À ces allures, profiter d’un pneu large (qui roule mieux sur un revêtement imparfait) est bien plus bénéfique que de gagner quelques watts d’aéro. Ce n’est qu’à haute vitesse (>40 km/h) ou en contre-la-montre que l’aérodynamisme prime réellement – et même dans ces cas, le différentiel entre un 25 mm et un 28 mm reste faible si le matériel est optimisé. En somme, le léger déficit aérodynamique d’un gros pneu est largement compensé par ses gains en roulement et en confort dans la plupart des situations.

 

Du point de vue de la résistance au roulement, nous avons déjà noté l’avantage des pneus plus volumineux. Un pneu de plus grande section peut être gonflé à une pression moindre pour offrir la même résistance au roulement qu’un pneu étroit à haute pression. Par exemple, selon les données de Schwalbe, il faut gonfler un pneu de 37 mm à 2 bars de plus qu’un pneu de 60 mm pour obtenir la même résistance au roulement.
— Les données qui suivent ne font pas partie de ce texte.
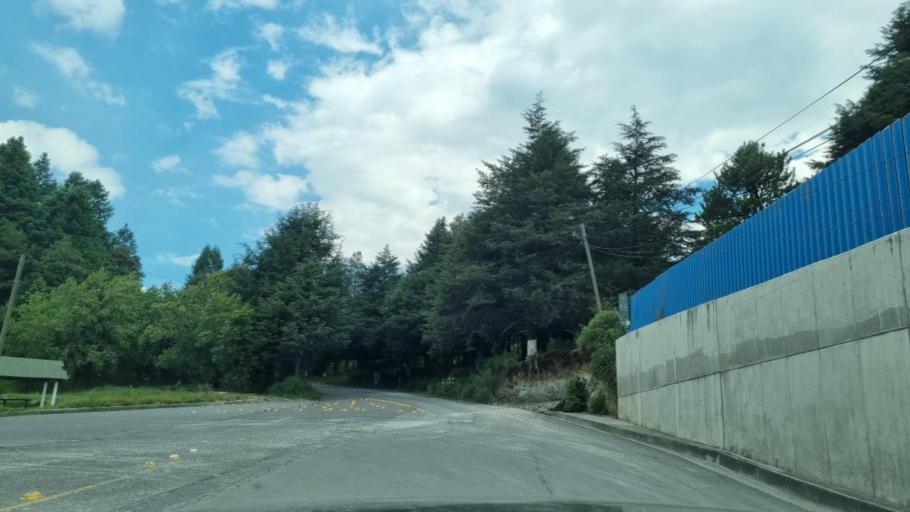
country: MX
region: Morelos
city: San Jeronimo Acazulco
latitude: 19.2973
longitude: -99.3926
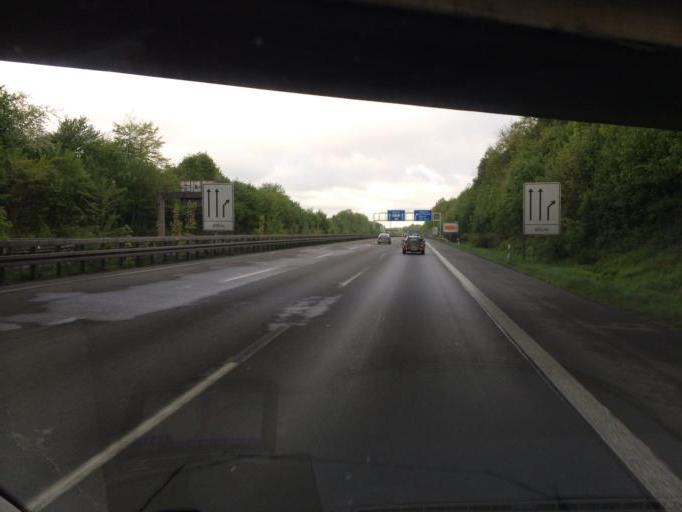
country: DE
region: North Rhine-Westphalia
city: Witten
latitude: 51.4595
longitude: 7.3137
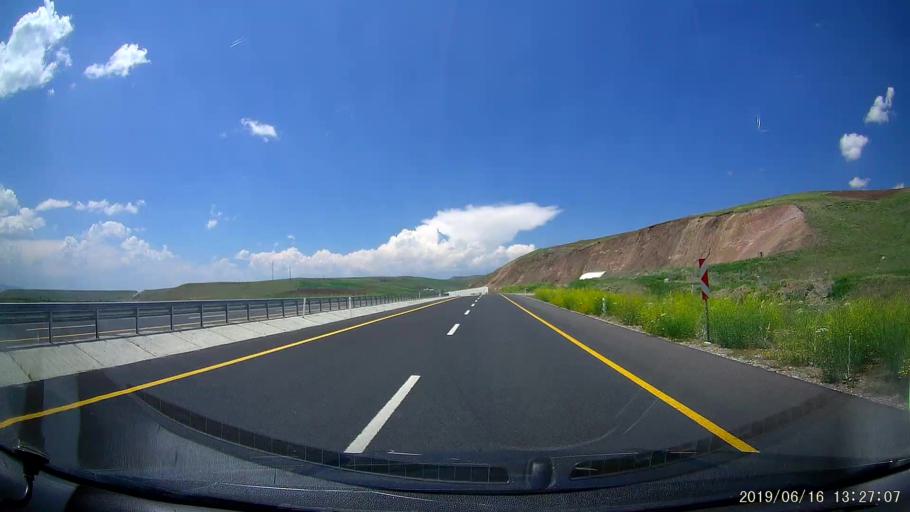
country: TR
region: Agri
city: Taslicay
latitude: 39.6671
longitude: 43.3157
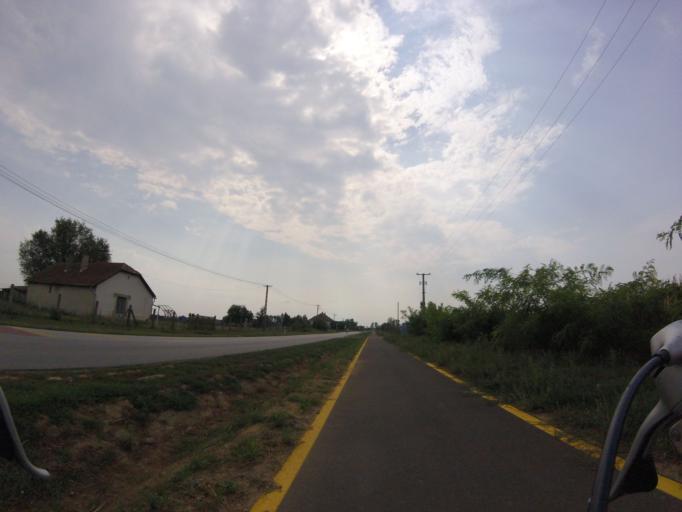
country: HU
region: Szabolcs-Szatmar-Bereg
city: Demecser
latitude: 48.0901
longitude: 21.9303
En pratique sur route, cela signifie que si l’on augmente la section du pneu, on diminue la pression d’environ 0,5 à 1 bar par tranche de section (d’après les recommandations communes des manufacturiers).

 

Les équipes professionnelles appliquent cela très finement : chaque coureur a ses pressions optimisées au dixième de bar près selon la section (souvent 28 ou 30 mm) et son poids.

 

L’objectif est d’obtenir le meilleur compromis entre un roulement facile et une bonne absorption. Un pneu plus large, à pression adaptée, va épouser la route au lieu de rebondir sur chaque aspérité, ce qui réduit les micro-glissements et les pertes d’énergie. À l’inverse, un pneu étroit très gonflé aura certes une petite surface de contact (limitant la traînée au sol sur surface lisse), mais aura tendance à sautiller sur les défauts du bitume, augmentant la résistance et fatiguant davantage le cycliste.

 

En résumé, la largeur du pneu influence directement la conception des roues et les performances globales du vélo. Les roues modernes se sont élargies pour accompagner les pneus plus gros, permettant de préserver l’aérodynamisme tout en bénéficiant du meilleur roulement et du meilleur confort qu’apporte un pneu large. Il convient néanmoins de vérifier la compatibilité sur son propre vélo : tous les cadres n’acceptent pas du 30 mm, et il faut s’assurer qu’il y ait suffisamment d’espace aux haubans, à la fourche et aux étriers de frein le cas échéant. Mais si votre matériel le permet, vous pouvez profiter pleinement des avantages des nouvelles sections de pneus sans inconvénient majeur.